My workflow component reads in ECG data from files using a spefiic python library into a list of arrays. 1 file = 1 array.
Every node works perfectly as intended, as long as I don’t try to read more files than a certain breakpoint.
The valid rows Python script is the main reader, the consistency check is basicly irrelevant, identical outcomes with any python script with these inputs.
My problem appears after I read in too much data, make a pickled object from it and give it to another python script as input.
@botichello have you thought about saving the pickled object as a ZIP file and reading it back like in this example. Could you say how large this object then is?
If it is ‘just’ date (Pandas dataframe) you could try and save it as a Parquet file or use the new Columnar backend integration that should enhance the collaboration between KNIME and Python.
@mlauber71 Thanks for your answer!
The main problem with this approach is the way I want to process the data. I would like to keep the data in memory, and work with it in multiple different components afterwards.

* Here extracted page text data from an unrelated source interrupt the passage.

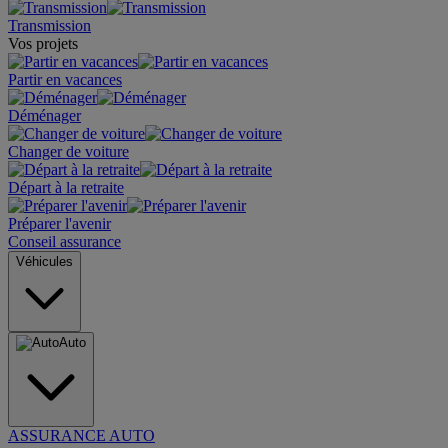
Transmission
Vos projets
Partir en vacances
Déménager
Changer de voiture
Départ à la retraite
Préparer l'avenir
Conseil assurance
Véhicules
Auto
ASSURANCE AUTO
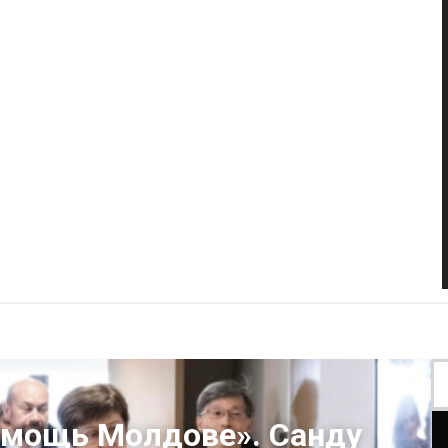
омощь Молдове». Санду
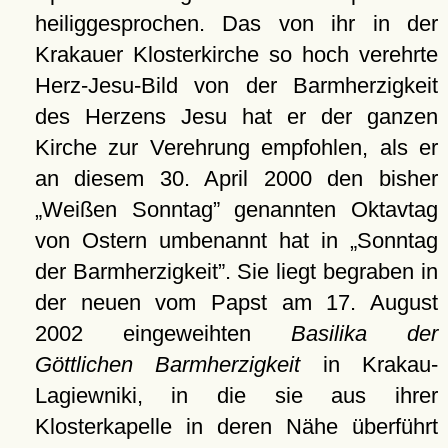
heiliggesprochen. Das von ihr in der
Krakauer Klosterkirche so hoch verehrte
Herz-Jesu-Bild von der Barmherzigkeit
des Herzens Jesu hat er der ganzen
Kirche zur Verehrung empfohlen, als er
an diesem 30. April 2000 den bisher
Weißen Sonntag
genannten Oktavtag
von Ostern umbenannt hat in
Sonntag
der Barmherzigkeit
. Sie liegt begraben in
der neuen vom Papst am 17. August
2002 eingeweihten
Basilika der
Göttlichen Barmherzigkeit
in Krakau-
Lagiewniki, in die sie aus ihrer
Klosterkapelle in deren Nähe überführt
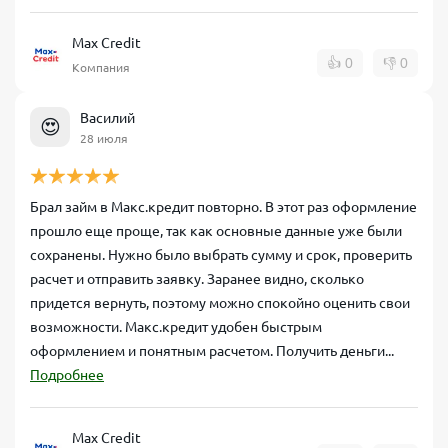
Max Credit
👍
0
👎
0
Компания
Василий
😍
28 июля
Брал займ в Макс.кредит повторно. В этот раз оформление
прошло еще проще, так как основные данные уже были
сохранены. Нужно было выбрать сумму и срок, проверить
расчет и отправить заявку. Заранее видно, сколько
придется вернуть, поэтому можно спокойно оценить свои
возможности. Макс.кредит удобен быстрым
оформлением и понятным расчетом. Получить деньги...
Подробнее
Max Credit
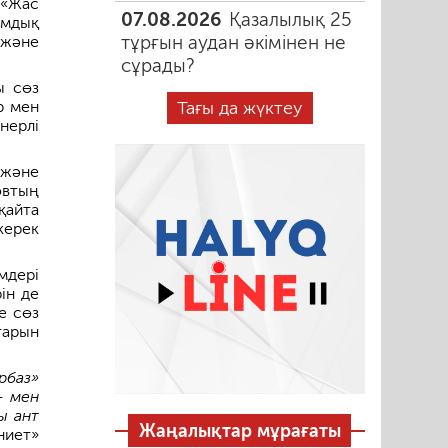
 «Жас
07.08.2026
Қазалылық 25
амдық
тұрғын аудан әкімінен не
 және
сұрады?
ы сөз
Тағы да жүктеу
р мен
нерлі
 және
втың
қайта
керек
мдері
ін де
е сөз
тарын
рбаз»
— мен
ы ант
Жаңалықтар мұрағаты
иет»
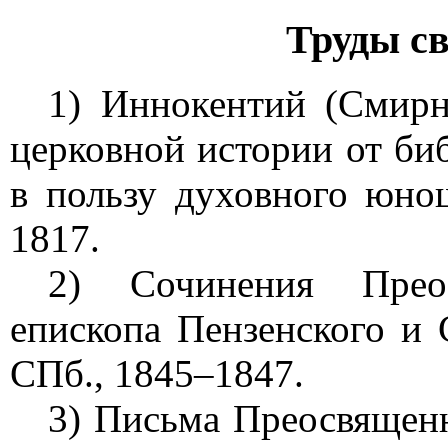
Труды с
1) Иннокентий (Смирн
церковной истории от биб
в пользу духовного юно
1817.
2) Сочинения Преос
епископа Пензенского и 
СПб., 1845–1847.
3) Письма Преосвящен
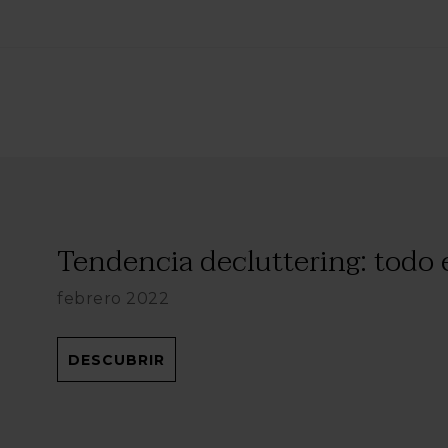
Tendencia decluttering: todo e
febrero 2022
DESCUBRIR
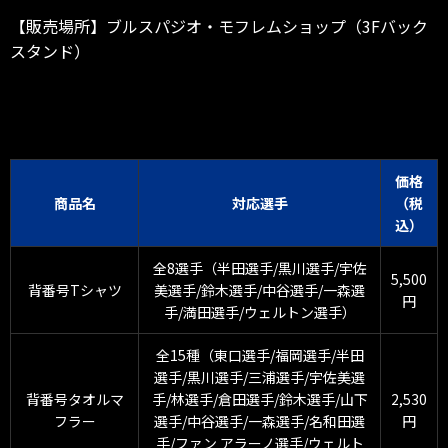
【販売場所】ブルスパジオ・モフレムショップ（3Fバック
スタンド）
価格
商品名
対応選手
（税
込）
全8選手（半田選手/黒川選手/宇佐
5,500
背番号Tシャツ
美選手/鈴木選手/中谷選手/一森選
円
手/満田選手/ウェルトン選手）
全15種（東口選手/福岡選手/半田
選手/黒川選手/三浦選手/宇佐美選
背番号タオルマ
手/林選手/倉田選手/鈴木選手/山下
2,530
フラー
選手/中谷選手/一森選手/名和田選
円
手/ファン アラーノ選手/ウェルト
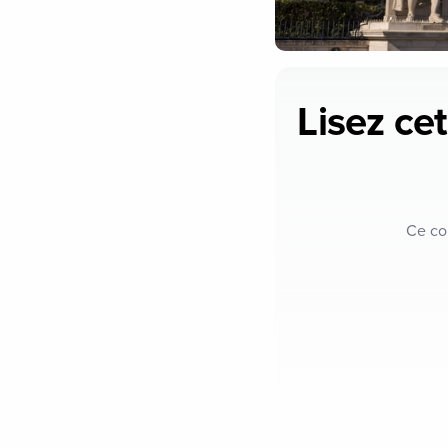
Lisez cet
Ce co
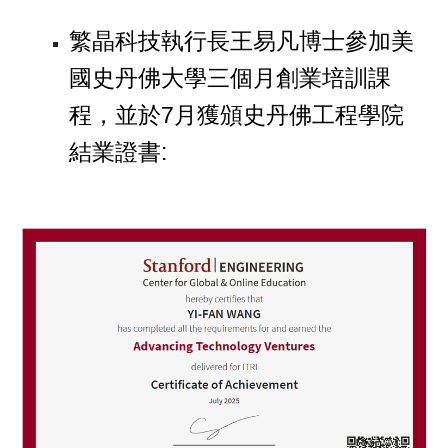
繁晶科技執行長王易凡博士參加美
國史丹佛大學三個月創業培訓課
程，並於7月獲頒史丹佛工程學院
結業證書:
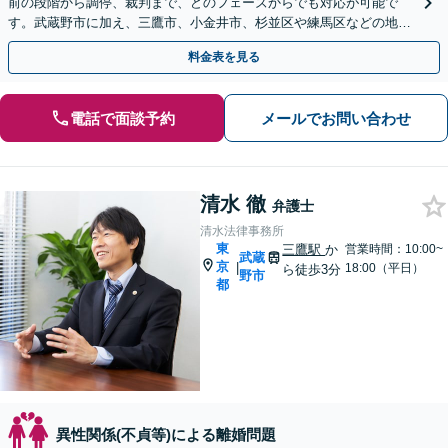
前の段階から調停、裁判まで、どのフェーズからでも対応が可能で
す。武蔵野市に加え、三鷹市、小金井市、杉並区や練馬区などの地域
にお住まいの方は、ぜひ当事務所にご相談ください。
料金表を見る
電話で面談予約
メールでお問い合わせ
清水 徹
弁護士
清水法律事務所
東
三鷹駅
か
営業時間：10:00~
武蔵
京
|
18:00（平日）
ら徒歩3分
野市
都
異性関係(不貞等)による離婚問題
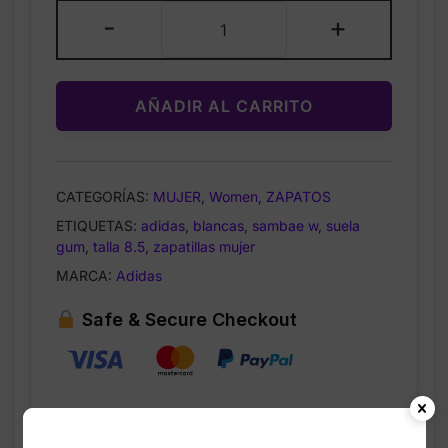
Adidas
-
+
Sambae
W
Shoes
AÑADIR AL CARRITO
Blancas
–
Zapatillas
Mujer
CATEGORÍAS:
MUJER
,
Women
,
ZAPATOS
Talla
ETIQUETAS:
adidas
,
blancas
,
sambae w
,
suela
8.5
gum
,
talla 8.5
,
zapatillas mujer
cantidad
MARCA:
Adidas
Safe & Secure Checkout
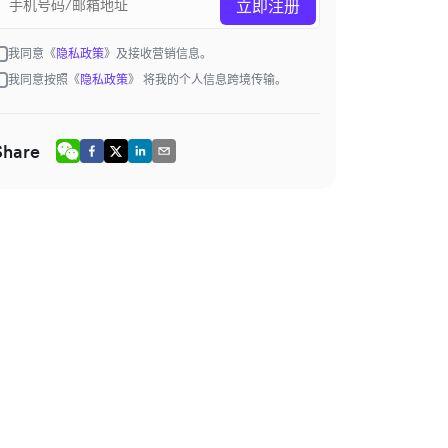
立即注册
我同意《
隐私政策
》及接收营销信息。
我同意按照《
隐私政策
》 将我的个人信息跨境传输。
Share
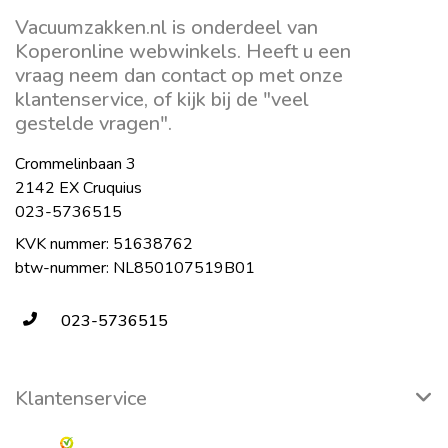
Vacuumzakken.nl is onderdeel van
Koperonline webwinkels. Heeft u een
vraag neem dan contact op met onze
klantenservice, of kijk bij de "veel
gestelde vragen".
Crommelinbaan 3
2142 EX Cruquius
023-5736515
KVK nummer: 51638762
btw-nummer: NL850107519B01
023-5736515
Klantenservice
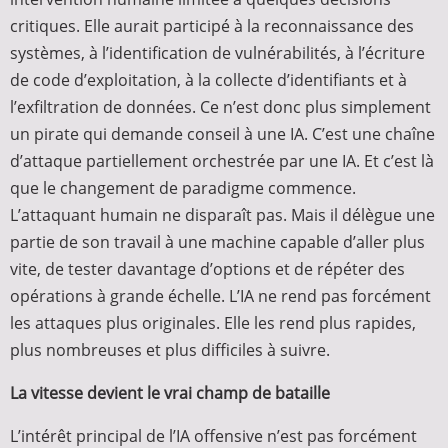
critiques. Elle aurait participé à la reconnaissance des
systèmes, à l’identification de vulnérabilités, à l’écriture
de code d’exploitation, à la collecte d’identifiants et à
l’exfiltration de données. Ce n’est donc plus simplement
un pirate qui demande conseil à une IA. C’est une chaîne
d’attaque partiellement orchestrée par une IA. Et c’est là
que le changement de paradigme commence.
L’attaquant humain ne disparaît pas. Mais il délègue une
partie de son travail à une machine capable d’aller plus
vite, de tester davantage d’options et de répéter des
opérations à grande échelle. L’IA ne rend pas forcément
les attaques plus originales. Elle les rend plus rapides,
plus nombreuses et plus difficiles à suivre.
La vitesse devient le vrai champ de bataille
L’intérêt principal de l’IA offensive n’est pas forcément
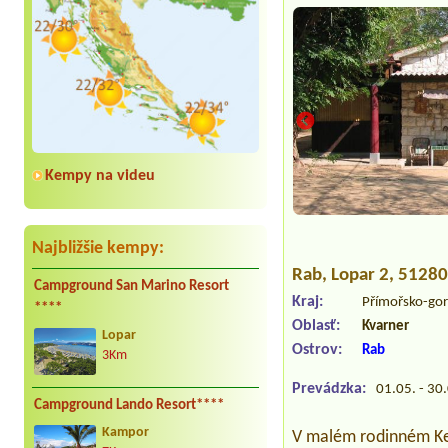
Kempy na videu
Najbližšie kempy:
Rab
, Lopar 2, 5128
Campground San Marino Resort
Kraj:
Přímořsko-gor
****
Oblasť:
Kvarner
Lopar
Ostrov:
Rab
3Km
Prevádzka:
01.05. - 30
Campground Lando Resort****
Kampor
V malém rodinném Kem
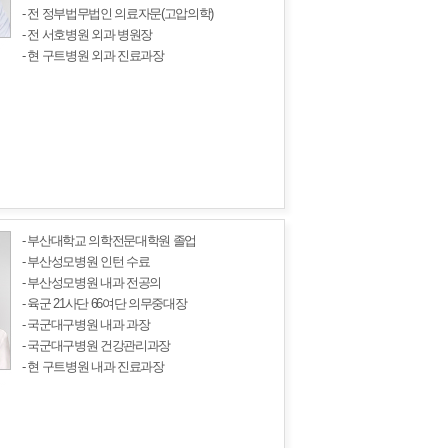
- 전 정부법무법인 의료자문(고압의학)
- 전 서호병원 외과 병원장
- 현 구트병원 외과 진료과장
- 부산대학교 의학전문대학원 졸업
- 부산성모병원 인턴 수료
- 부산성모병원 내과 전공의
- 육군 21사단 66여단 의무중대장
- 국군대구병원 내과 과장
- 국군대구병원 건강관리과장
- 현 구트병원 내과 진료과장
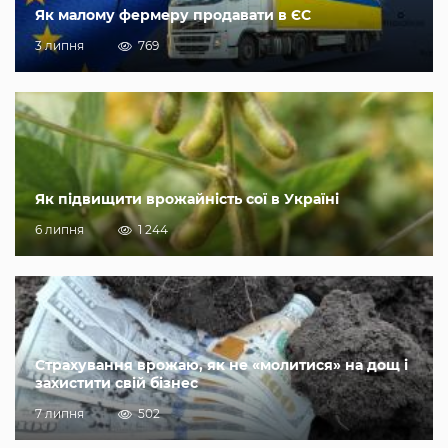
Як малому фермеру продавати в ЄС
3 липня
769
Як підвищити врожайність сої в Україні
6 липня
1 244
Страхування врожаю, як не «молитися» на дощ і
захистити свій бізнес
7 липня
502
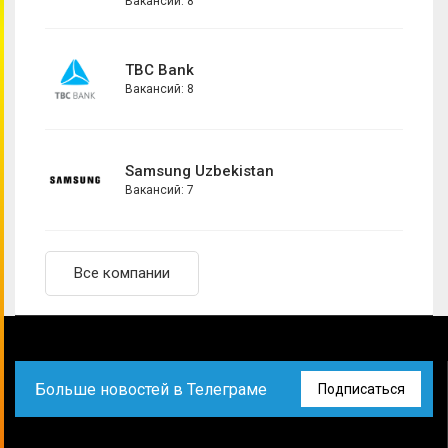
Вакансий: 8
Главный аналитик
Графический дизайнер
TBC Bank
Директор по маркетингу
Вакансий: 8
Коммерческий аналитик
Комьюнити-менеджер
Контент-менеджер
Samsung Uzbekistan
Копирайтер
Вакансий: 7
Маркетинг менеджер
Маркетинг-координатор
Все компании
Маркетолог
Маркетолог-аналитик
Менеджер по внутренним коммуникациям
Менеджер по маркетинговым коммуникациям
Больше новостей в Телеграме
Подписаться
Менеджер по маркетинговым проектам
Менеджер по медиапланированию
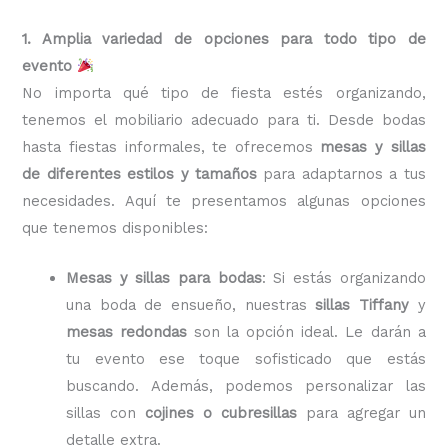
1. Amplia variedad de opciones para todo tipo de
evento
No importa qué tipo de fiesta estés organizando,
tenemos el mobiliario adecuado para ti. Desde bodas
hasta fiestas informales, te ofrecemos
mesas y sillas
de diferentes estilos y tamaños
para adaptarnos a tus
necesidades. Aquí te presentamos algunas opciones
que tenemos disponibles:
Mesas y sillas para bodas
: Si estás organizando
una boda de ensueño, nuestras
sillas Tiffany
y
mesas redondas
son la opción ideal. Le darán a
tu evento ese toque sofisticado que estás
buscando. Además, podemos personalizar las
sillas con
cojines o cubresillas
para agregar un
detalle extra.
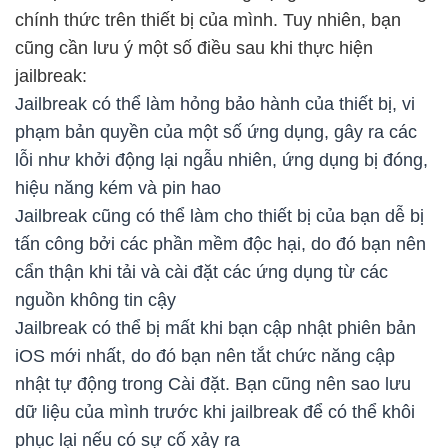
chính thức trên thiết bị của mình. Tuy nhiên, bạn
cũng cần lưu ý một số điều sau khi thực hiện
jailbreak:
Jailbreak có thể làm hỏng bảo hành của thiết bị, vi
phạm bản quyền của một số ứng dụng, gây ra các
lỗi như khởi động lại ngẫu nhiên, ứng dụng bị đóng,
hiệu năng kém và pin hao
Jailbreak cũng có thể làm cho thiết bị của bạn dễ bị
tấn công bởi các phần mềm độc hại, do đó bạn nên
cẩn thận khi tải và cài đặt các ứng dụng từ các
nguồn không tin cậy
Jailbreak có thể bị mất khi bạn cập nhật phiên bản
iOS mới nhất, do đó bạn nên tắt chức năng cập
nhật tự động trong Cài đặt. Bạn cũng nên sao lưu
dữ liệu của mình trước khi jailbreak để có thể khôi
phục lại nếu có sự cố xảy ra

I can only guess how much slower would it be to write it to a ZIP and read in every time there is a python script to python script connection.
In every file there are ~7 million float values (there are some way smallers aswell), and the breakpoint seems to be at the 18. file
For the context 7 million floats equals a 2 hours long record of ECG data.
@botichello maybe you give it a try. How large would the ZIP file be?
Can you save the data as a ‘standard’ Pandas Data frame? Then you might be able to benefit from the new Columnar storage integration mentioned that would speed up the transfer of data between KNIME and Python.
Then you could try and optimise your settings within the Python code. You could delete unnecessary items or you could try and run Garbage Collection from within the Python environment.
One last thing you could try is if the large individual job would run to put a conda environment propagation into the loop and reset the Python environment in every step in order to freiem memory. You would then have to have a loop in KNIME and restart the Python environment in every step.